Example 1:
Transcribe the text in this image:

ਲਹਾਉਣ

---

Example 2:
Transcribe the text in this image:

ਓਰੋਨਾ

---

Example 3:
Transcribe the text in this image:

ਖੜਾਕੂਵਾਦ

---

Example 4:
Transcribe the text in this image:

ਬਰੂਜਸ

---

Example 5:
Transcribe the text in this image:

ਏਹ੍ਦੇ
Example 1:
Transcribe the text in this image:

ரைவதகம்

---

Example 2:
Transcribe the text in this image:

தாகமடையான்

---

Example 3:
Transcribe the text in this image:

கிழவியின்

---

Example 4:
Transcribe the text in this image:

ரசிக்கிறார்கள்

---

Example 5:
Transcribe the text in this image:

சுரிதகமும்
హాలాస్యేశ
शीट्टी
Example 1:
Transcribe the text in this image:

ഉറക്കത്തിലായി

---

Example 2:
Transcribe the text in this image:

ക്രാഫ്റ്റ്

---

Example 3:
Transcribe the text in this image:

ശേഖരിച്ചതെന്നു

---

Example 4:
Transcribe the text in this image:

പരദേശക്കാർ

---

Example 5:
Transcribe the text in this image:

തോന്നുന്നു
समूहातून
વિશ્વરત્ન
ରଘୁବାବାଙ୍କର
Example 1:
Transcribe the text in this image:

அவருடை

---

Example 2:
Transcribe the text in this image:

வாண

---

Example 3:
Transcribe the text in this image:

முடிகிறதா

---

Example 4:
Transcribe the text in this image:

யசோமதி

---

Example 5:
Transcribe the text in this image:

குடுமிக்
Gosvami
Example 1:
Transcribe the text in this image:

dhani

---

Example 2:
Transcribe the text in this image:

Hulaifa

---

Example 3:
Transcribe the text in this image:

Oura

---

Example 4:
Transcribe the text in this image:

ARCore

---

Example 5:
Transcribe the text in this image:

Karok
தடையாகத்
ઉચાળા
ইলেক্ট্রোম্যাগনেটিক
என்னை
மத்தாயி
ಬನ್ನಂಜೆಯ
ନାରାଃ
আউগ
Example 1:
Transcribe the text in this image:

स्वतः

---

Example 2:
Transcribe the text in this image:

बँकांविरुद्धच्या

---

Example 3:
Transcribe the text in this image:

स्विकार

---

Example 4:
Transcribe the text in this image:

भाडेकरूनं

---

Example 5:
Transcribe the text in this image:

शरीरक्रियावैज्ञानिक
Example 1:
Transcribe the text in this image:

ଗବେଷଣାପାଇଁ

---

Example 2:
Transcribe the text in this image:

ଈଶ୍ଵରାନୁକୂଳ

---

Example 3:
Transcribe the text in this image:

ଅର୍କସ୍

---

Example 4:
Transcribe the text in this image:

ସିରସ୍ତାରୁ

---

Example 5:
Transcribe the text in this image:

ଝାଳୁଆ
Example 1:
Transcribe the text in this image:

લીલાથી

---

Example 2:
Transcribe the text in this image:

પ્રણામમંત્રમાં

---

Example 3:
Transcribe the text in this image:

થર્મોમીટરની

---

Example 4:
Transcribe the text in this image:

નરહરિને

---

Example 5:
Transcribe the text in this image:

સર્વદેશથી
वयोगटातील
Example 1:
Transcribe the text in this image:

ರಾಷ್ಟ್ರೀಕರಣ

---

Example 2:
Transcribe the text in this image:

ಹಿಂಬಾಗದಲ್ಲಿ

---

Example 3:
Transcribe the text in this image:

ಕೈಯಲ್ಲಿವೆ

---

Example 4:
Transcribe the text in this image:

BRIEF:
What's required is that all of the material be returned exactly.

RESPONSE FOR THIS EXERCISE:
Example 1:
Transcribe the text in this image:

ਲਹਾਉਣ

---

Example 2:
Transcribe the text in this image:

ਓਰੋਨਾ

---

Example 3:
Transcribe the text in this image:

ਖੜਾਕੂਵਾਦ

---

Example 4:
Transcribe the text in this image:

ਬਰੂਜਸ

---

Example 5:
Transcribe the text in this image:

ਏਹ੍ਦੇ
Example 1:
Transcribe the text in this image:

ரைவதகம்

---

Example 2:
Transcribe the text in this image:

தாகமடையான்

---

Example 3:
Transcribe the text in this image:

கிழவியின்

---

Example 4:
Transcribe the text in this image:

ரசிக்கிறார்கள்

---

Example 5:
Transcribe the text in this image:

சுரிதகமும்
హాలాస్యేశ
शीट्टी
Example 1:
Transcribe the text in this image:

ഉറക്കത്തിലായി

---

Example 2:
Transcribe the text in this image:

ക്രാഫ്റ്റ്

---

Example 3:
Transcribe the text in this image:

ശേഖരിച്ചതെന്നു

---

Example 4:
Transcribe the text in this image:

പരദേശക്കാർ

---

Example 5:
Transcribe the text in this image:

തോന്നുന്നു
समूहातून
વિશ્વરત્ન
ରଘୁବାବାଙ୍କର
Example 1:
Transcribe the text in this image:

அவருடை

---

Example 2:
Transcribe the text in this image:

வாண

---

Example 3:
Transcribe the text in this image:

முடிகிறதா

---

Example 4:
Transcribe the text in this image:

யசோமதி

---

Example 5:
Transcribe the text in this image:

குடுமிக்
Gosvami
Example 1:
Transcribe the text in this image:

dhani

---

Example 2:
Transcribe the text in this image:

Hulaifa

---

Example 3:
Transcribe the text in this image:

Oura

---

Example 4:
Transcribe the text in this image:

ARCore

---

Example 5:
Transcribe the text in this image:

Karok
தடையாகத்
ઉચાળા
ইলেক্ট্রোম্যাগনেটিক
என்னை
மத்தாயி
ಬನ್ನಂಜೆಯ
ନାରାଃ
আউগ
Example 1:
Transcribe the text in this image:

स्वतः

---

Example 2:
Transcribe the text in this image:

बँकांविरुद्धच्या

---

Example 3:
Transcribe the text in this image:

स्विकार

---

Example 4:
Transcribe the text in this image:

भाडेकरूनं

---

Example 5:
Transcribe the text in this image:

शरीरक्रियावैज्ञानिक
Example 1:
Transcribe the text in this image:

ଗବେଷଣାପାଇଁ

---

Example 2:
Transcribe the text in this image:

ଈଶ୍ଵରାନୁକୂଳ

---

Example 3:
Transcribe the text in this image:

ଅର୍କସ୍

---

Example 4:
Transcribe the text in this image:

ସିରସ୍ତାରୁ

---

Example 5:
Transcribe the text in this image:

ଝାଳୁଆ
Example 1:
Transcribe the text in this image:

લીલાથી

---

Example 2:
Transcribe the text in this image:

પ્રણામમંત્રમાં

---

Example 3:
Transcribe the text in this image:

થર્મોમીટરની

---

Example 4:
Transcribe the text in this image:

નરહરિને

---

Example 5:
Transcribe the text in this image:

સર્વદેશથી
वयोगटातील
Example 1:
Transcribe the text in this image:

ರಾಷ್ಟ್ರೀಕರಣ

---

Example 2:
Transcribe the text in this image:

ಹಿಂಬಾಗದಲ್ಲಿ

---

Example 3:
Transcribe the text in this image:

ಕೈಯಲ್ಲಿವೆ

---

Example 4:
Transcribe the text in this image:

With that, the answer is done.